### Work to be completed
Provide only the number of lines in the listing that contain the string "jakość".

### Supplied material

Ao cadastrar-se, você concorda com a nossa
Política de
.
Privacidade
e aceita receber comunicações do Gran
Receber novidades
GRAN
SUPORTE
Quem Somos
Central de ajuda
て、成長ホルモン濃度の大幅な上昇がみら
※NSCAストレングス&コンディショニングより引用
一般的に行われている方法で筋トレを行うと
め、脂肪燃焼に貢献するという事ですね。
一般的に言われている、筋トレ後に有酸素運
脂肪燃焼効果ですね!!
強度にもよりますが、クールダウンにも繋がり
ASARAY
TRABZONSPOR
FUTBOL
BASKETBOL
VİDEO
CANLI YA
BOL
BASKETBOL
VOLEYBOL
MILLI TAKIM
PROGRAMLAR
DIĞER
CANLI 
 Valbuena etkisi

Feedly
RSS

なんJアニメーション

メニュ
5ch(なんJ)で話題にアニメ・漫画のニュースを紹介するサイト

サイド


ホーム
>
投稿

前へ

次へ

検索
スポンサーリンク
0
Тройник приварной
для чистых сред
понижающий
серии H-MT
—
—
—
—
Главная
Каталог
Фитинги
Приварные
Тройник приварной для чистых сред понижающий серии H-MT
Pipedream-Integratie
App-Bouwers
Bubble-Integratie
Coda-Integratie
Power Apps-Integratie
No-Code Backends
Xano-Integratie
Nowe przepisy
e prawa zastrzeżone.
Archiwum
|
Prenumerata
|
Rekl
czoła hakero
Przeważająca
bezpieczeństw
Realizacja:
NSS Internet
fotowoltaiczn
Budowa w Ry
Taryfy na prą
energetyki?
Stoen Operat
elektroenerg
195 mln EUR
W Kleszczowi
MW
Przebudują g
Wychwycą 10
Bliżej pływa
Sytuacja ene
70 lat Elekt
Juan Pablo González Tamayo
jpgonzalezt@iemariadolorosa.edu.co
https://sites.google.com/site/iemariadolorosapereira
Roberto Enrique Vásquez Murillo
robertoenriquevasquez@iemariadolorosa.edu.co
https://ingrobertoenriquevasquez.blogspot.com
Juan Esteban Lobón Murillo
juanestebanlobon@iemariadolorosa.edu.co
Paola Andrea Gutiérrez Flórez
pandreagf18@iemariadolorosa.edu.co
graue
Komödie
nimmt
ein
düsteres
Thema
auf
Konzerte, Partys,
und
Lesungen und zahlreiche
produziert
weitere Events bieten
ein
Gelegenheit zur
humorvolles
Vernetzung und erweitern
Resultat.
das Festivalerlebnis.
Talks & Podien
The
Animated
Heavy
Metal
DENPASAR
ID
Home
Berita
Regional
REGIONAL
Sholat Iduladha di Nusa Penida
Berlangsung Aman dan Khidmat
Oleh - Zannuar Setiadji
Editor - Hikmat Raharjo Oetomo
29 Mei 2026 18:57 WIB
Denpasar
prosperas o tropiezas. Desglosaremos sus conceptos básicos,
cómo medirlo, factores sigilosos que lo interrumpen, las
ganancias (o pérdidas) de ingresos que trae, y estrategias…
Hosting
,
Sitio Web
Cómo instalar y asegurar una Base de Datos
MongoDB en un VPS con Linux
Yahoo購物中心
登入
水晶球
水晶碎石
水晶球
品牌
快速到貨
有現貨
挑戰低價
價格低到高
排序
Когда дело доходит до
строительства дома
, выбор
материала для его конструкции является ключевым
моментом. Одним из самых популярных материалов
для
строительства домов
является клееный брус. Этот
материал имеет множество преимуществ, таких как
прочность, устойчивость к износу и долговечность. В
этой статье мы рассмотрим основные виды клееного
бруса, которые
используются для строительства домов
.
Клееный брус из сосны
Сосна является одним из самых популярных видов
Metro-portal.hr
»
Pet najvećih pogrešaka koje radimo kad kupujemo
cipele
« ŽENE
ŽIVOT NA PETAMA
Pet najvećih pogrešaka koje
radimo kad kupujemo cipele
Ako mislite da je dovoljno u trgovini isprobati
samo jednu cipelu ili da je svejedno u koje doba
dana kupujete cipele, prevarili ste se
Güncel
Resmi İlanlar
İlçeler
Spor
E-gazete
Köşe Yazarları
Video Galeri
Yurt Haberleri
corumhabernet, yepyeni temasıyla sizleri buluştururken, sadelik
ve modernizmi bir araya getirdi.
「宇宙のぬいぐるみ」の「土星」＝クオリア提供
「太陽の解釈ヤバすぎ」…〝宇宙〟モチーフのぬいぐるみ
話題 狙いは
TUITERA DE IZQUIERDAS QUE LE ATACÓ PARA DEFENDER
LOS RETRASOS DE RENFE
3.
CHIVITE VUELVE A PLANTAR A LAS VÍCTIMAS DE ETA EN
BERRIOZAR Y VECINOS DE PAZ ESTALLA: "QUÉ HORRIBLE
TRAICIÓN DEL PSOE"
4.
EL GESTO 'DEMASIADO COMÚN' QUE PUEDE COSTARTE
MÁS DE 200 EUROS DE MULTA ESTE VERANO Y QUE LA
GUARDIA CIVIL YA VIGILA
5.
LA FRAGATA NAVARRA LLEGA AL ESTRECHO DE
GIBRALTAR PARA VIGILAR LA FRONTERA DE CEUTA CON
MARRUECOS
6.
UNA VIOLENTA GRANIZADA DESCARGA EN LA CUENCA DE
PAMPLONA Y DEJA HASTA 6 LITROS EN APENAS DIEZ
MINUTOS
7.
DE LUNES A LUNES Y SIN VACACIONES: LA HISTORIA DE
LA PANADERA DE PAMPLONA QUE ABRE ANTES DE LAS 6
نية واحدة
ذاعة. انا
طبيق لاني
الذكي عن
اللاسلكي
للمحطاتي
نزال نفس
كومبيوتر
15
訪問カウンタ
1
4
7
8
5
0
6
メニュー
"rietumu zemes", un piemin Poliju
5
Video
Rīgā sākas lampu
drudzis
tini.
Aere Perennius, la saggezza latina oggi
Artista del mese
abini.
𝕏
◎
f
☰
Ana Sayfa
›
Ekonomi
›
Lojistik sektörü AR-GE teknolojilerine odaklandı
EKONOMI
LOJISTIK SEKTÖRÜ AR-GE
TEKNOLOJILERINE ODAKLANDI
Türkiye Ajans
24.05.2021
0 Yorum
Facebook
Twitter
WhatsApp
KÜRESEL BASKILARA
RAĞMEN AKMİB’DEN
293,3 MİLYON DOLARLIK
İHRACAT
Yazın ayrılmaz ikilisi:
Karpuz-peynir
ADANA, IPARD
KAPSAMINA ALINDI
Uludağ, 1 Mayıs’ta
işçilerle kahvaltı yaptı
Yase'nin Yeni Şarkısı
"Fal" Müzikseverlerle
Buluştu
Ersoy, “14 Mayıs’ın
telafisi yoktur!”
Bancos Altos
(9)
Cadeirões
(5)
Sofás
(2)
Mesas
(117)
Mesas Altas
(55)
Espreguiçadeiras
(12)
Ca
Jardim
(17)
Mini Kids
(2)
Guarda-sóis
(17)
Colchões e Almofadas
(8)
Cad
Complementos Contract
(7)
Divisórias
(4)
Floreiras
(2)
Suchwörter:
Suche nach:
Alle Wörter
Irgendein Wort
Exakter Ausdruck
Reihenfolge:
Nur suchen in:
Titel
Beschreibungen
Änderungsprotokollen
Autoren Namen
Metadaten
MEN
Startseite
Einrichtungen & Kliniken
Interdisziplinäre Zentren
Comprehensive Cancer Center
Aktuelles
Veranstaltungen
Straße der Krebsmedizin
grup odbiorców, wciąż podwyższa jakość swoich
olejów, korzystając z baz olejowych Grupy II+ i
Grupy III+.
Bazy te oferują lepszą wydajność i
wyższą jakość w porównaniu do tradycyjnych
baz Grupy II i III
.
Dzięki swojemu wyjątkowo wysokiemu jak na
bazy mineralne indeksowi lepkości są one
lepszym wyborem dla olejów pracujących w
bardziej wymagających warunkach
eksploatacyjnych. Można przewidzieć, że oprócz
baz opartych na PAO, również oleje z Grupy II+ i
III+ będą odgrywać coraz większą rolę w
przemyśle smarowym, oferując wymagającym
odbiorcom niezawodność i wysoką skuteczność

### Reply
2